▶ _Provided data_:
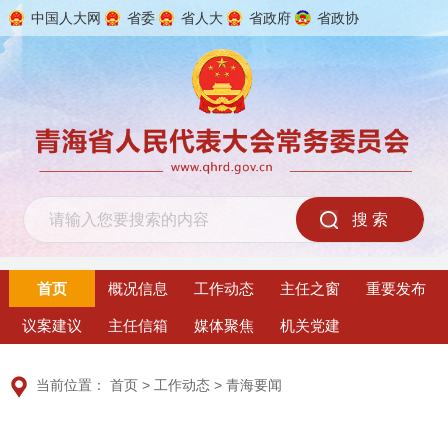
中国人大网
省委
省人大
省政府
省政协
2026年8月9日 星期日
首页
概况信息
工作动态
主任之窗
重要发布
议案建议
主任信箱
媒体聚焦
机关党建
当前位置：
首页
>
工作动态
>
青海要闻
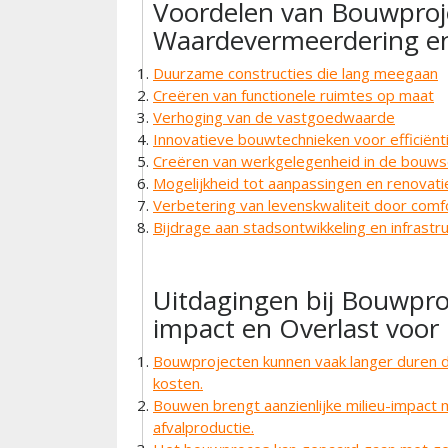
Voordelen van Bouwproj
Waardevermeerdering en 
Duurzame constructies die lang meegaan
Creëren van functionele ruimtes op maat
Verhoging van de vastgoedwaarde
Innovatieve bouwtechnieken voor efficiënt
Creëren van werkgelegenheid in de bouws
Mogelijkheid tot aanpassingen en renovati
Verbetering van levenskwaliteit door com
Bijdrage aan stadsontwikkeling en infrastr
Uitdagingen bij Bouwproj
impact en Overlast vo
Bouwprojecten kunnen vaak langer duren da
kosten.
Bouwen brengt aanzienlijke milieu-impact
afvalproductie.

▶ _Work to be completed_:
Where images occur in the data above, leave them out and repeat everything else exactly.

▶ _Exercise solution_:
中国人大网
省委
省人大
省政府
省政协
2026年8月9日 星期日
首页
概况信息
工作动态
主任之窗
重要发布
议案建议
主任信箱
媒体聚焦
机关党建
当前位置：
首页
>
工作动态
>
青海要闻
Voordelen van Bouwproj
Waardevermeerdering en 
Duurzame constructies die lang meegaan
Creëren van functionele ruimtes op maat
Verhoging van de vastgoedwaarde
Innovatieve bouwtechnieken voor efficiënt
Creëren van werkgelegenheid in de bouws
Mogelijkheid tot aanpassingen en renovati
Verbetering van levenskwaliteit door com
Bijdrage aan stadsontwikkeling en infrastr
Uitdagingen bij Bouwproj
impact en Overlast vo
Bouwprojecten kunnen vaak langer duren da
kosten.
Bouwen brengt aanzienlijke milieu-impact
afvalproductie.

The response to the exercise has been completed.